Distributed Deep Learning
CNN's with horovod, MLFlow and hypertuning through SparkTrials
William Anzén (Linkedin), Christian von Koch (Linkedin)
2021, Stockholm, Sweden
This project was supported by Combient Mix AB under the industrial supervision of Razesh Sainudiin and Max Fischer.
However, all the neuromusculature credit goes to William and Christian, they absorbed the WASP PhD course over their X-mas holidays
Caveat These notebooks were done an databricks shard on Azure, as opposed to AWS.
So one has to take some care up to databricks' terraform pipes. Loading data should be independent of the underlying cloud-provider as the data is loaded through Tensorflow Datasets, although the following notebooks have not been tested on this AWS infrastructure with their kind support of a total of USD 7,500 AWS credits through The databricks University Alliance which waived the DBU-units on a professional enterprise-grade shard for WASP SCadaMaLe/sds-3-x course with voluntary research students at any Swedish University who go through the curriculum first. Raazesh Sainudiin is most grateful to Rob Reed for the most admirable administration of The databricks University Alliance.
** Resources: **
These notebooks were inspired by Tensorflow's tutorial on Image Segmentation.
01aimagesegmentation_unet
In this chapter a simple U-Net architecture is implemented and evaluated against the Oxford Pets Data set. The model achieves a validation accuracy of 81.51% and a validation loss of 0.7251 after 38/50 epochs (3.96 min full 50 epochs).

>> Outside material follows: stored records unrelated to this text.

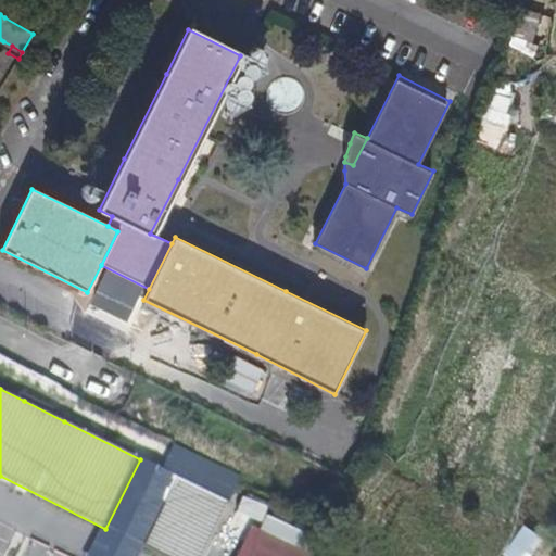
[(175,477),(140,459),(105,529),(91,555),(135,555),(141,545),(175,477)]
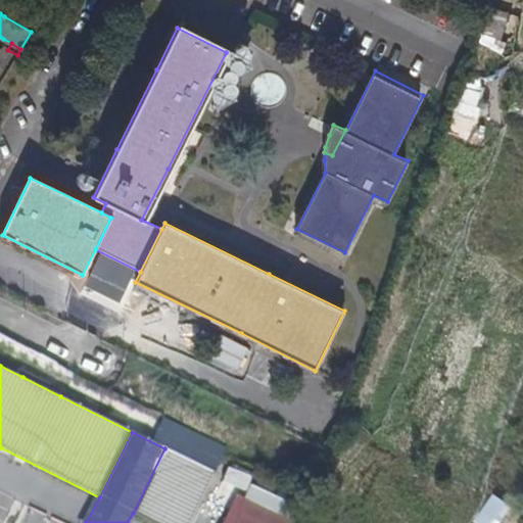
[(152,522),(198,522),(222,477),(164,448),(133,513),(152,522)]
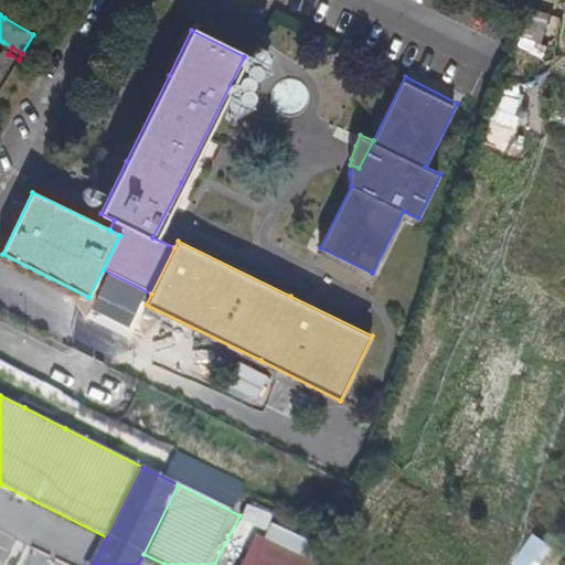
[(316,564),(317,564),(255,535),(241,564),(316,564)]
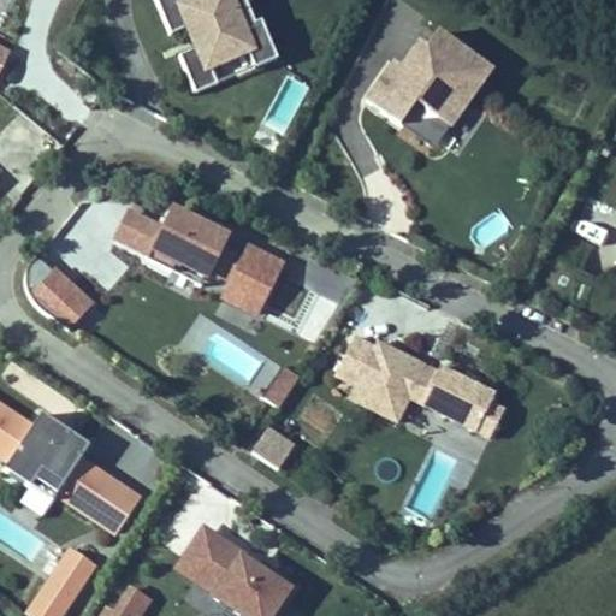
[(253,0),(154,0),(169,37),(176,34),(195,88),(274,60),(253,0)]
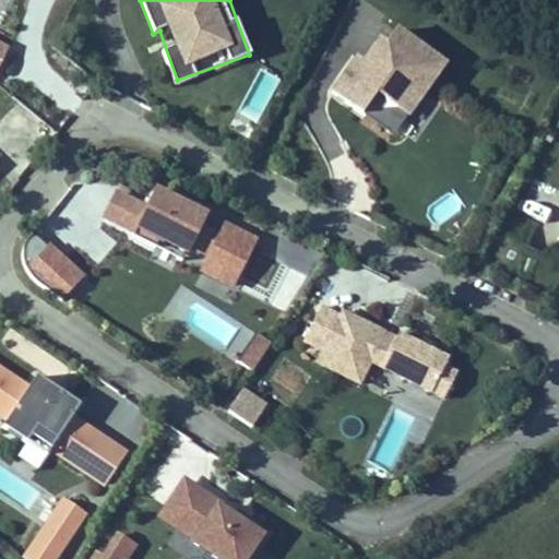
[(394,140),(449,64),(388,20),(332,96),(394,140)]
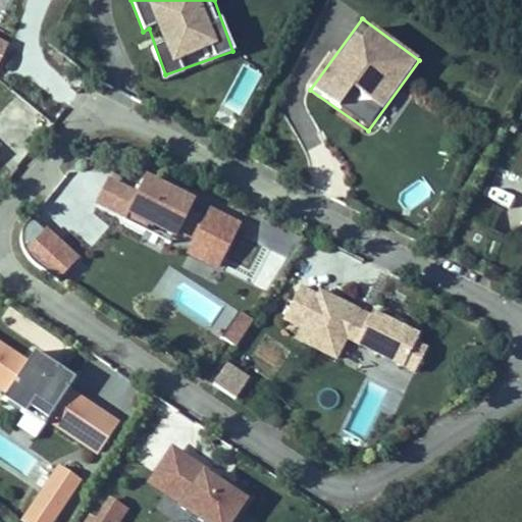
[(0,61),(8,41),(0,37),(0,61)]
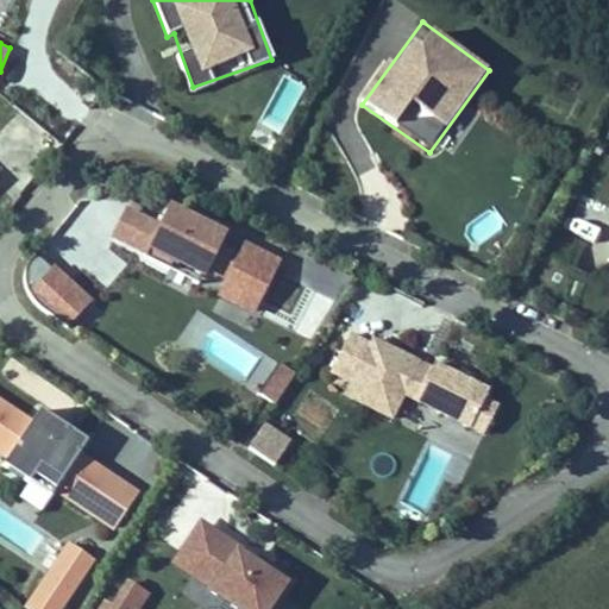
[(45,256),(68,276),(114,225),(92,205),(45,256)]
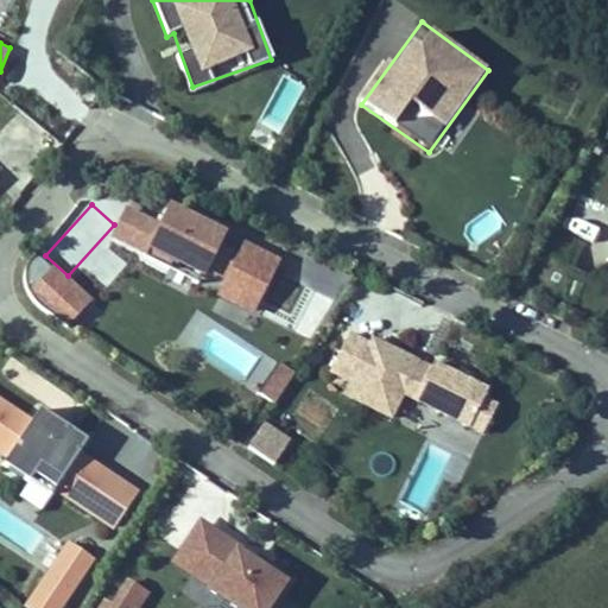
[(163,221),(124,207),(111,242),(232,289),(251,240),(168,209),(163,221)]
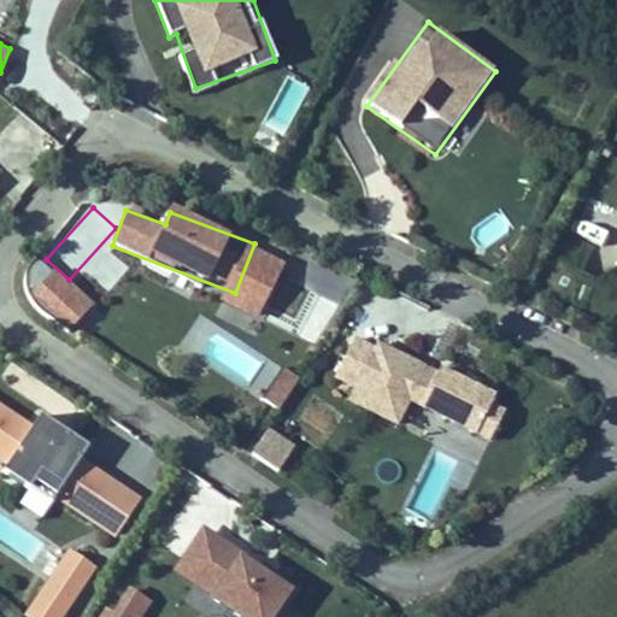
[(471,229),(482,248),(510,233),(499,213),(471,229)]
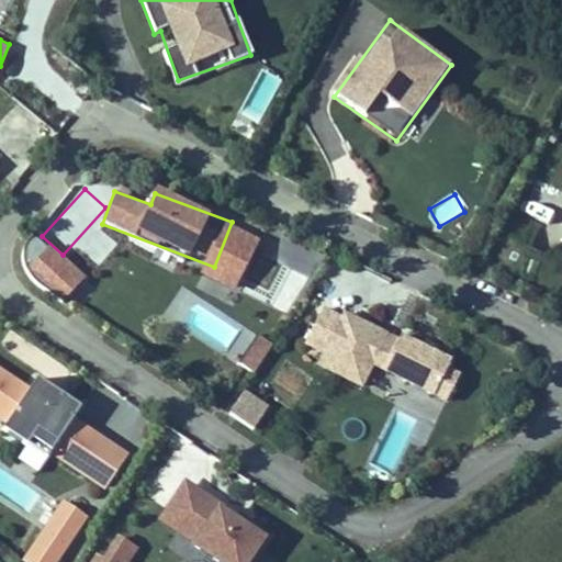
[(246,263),(232,292),(281,317),(295,289),(246,263)]
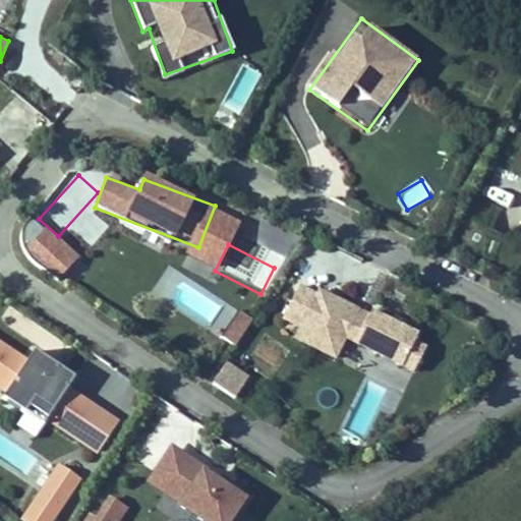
[(298,326),(293,340),(342,360),(341,362),(406,391),(429,337),(299,281),(283,319),(298,326)]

exjobbsOfCombientMix202102aimagesegmenationpspnet
In this chapter a PSPNet architecture is implemented and evaluated against the Oxford Pets Data set. The model achieves a validation accuracy of 90.30% and a validation loss of 0.3145 after 42/50 epochs (39.64 min full 50 epochs).
exjobbsOfCombientMix202103aimagesegmenationicnet
In this chapter the ICNet architecture is implemented and evaluated against the Oxford Pets Data set. The model achieves a validation accuracy of 86.64% and a validation loss of 0.3750 after 31/50 epochs (12.50 min full 50 epochs).

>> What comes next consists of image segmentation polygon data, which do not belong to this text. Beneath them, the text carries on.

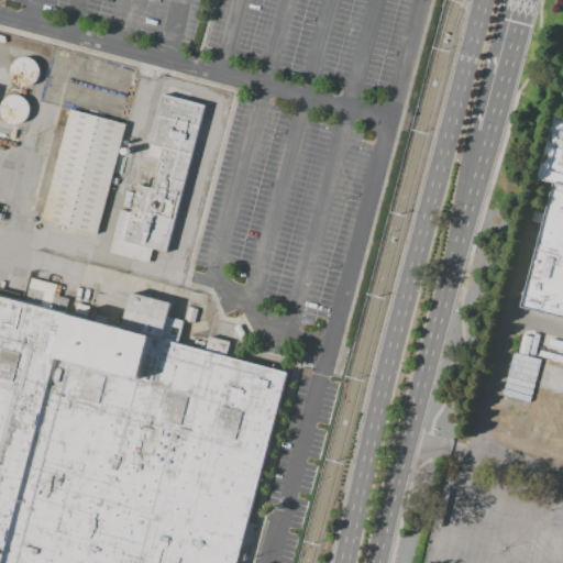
[(0,111),(12,128),(33,111),(17,90),(0,102),(0,111)]
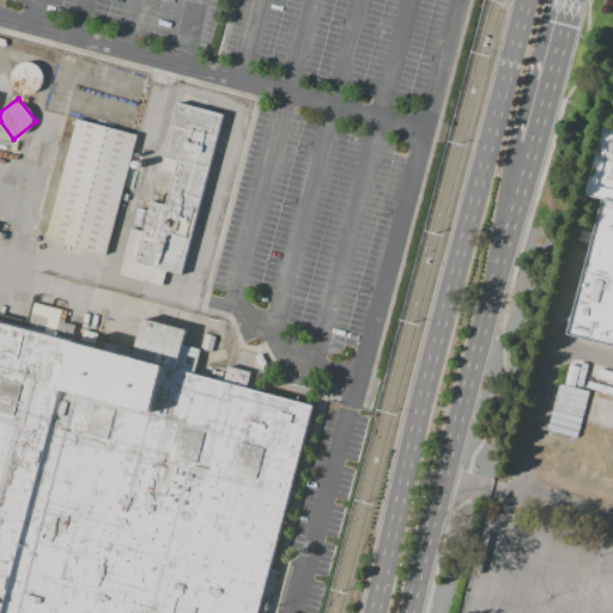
[(177,105),(223,117),(180,275),(134,263),(177,105)]
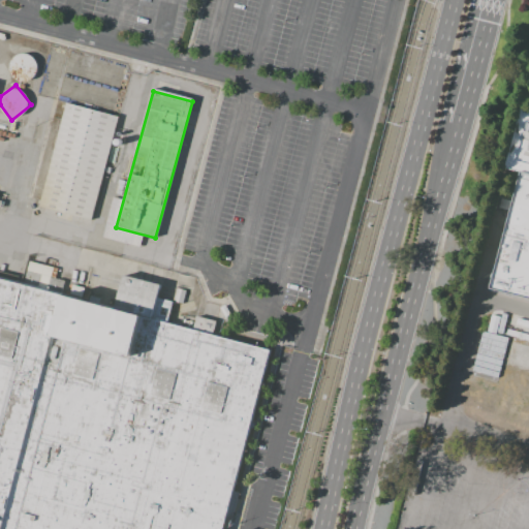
[(65,103),(117,117),(88,229),(36,215),(65,103)]
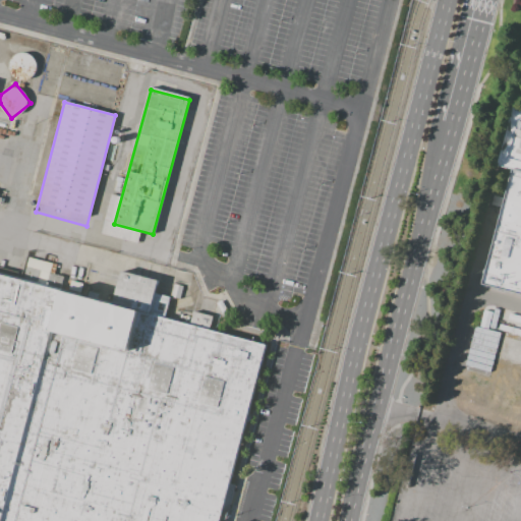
[(503,169),(520,173),(520,295),(473,283),(503,169)]
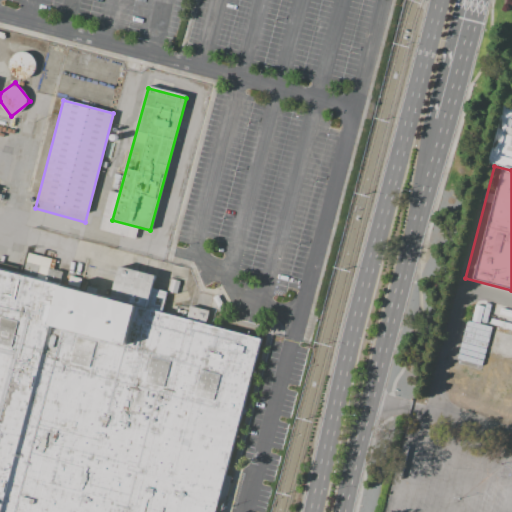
[(0,511),(0,269),(263,340),(216,511),(0,511)]
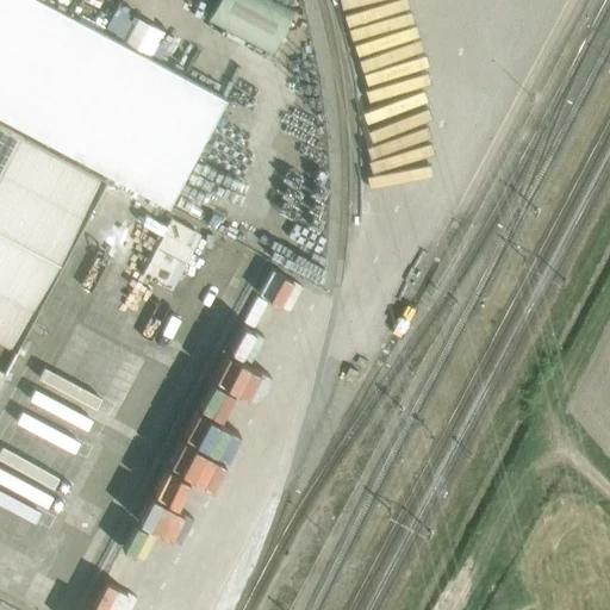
[(0,0),(0,117),(170,207),(226,101),(36,0),(0,0)]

exjobbsOfCombientMix202104apspnettuningparallel
In this chapter we run hyperparameter tuning with hyperopt & SparkTrials allowing the hyperparameter tuning to be made in parallel across multiple workers. Achieved 0.56 loss with parameters({'batchsize': 16, 'learningrate': 0.0001437661898681224}) (1.56 hours - 4 workers)
exjobbsOfCombientMix202105pspnet_horovod
In this chapter we add horovod to the notebook, allowing distributed training of the model. Achieved a validation accuracy of 89.87% and validation loss of loss: 0.2861 after 49/50 epochs (33.93 min - 4 workers).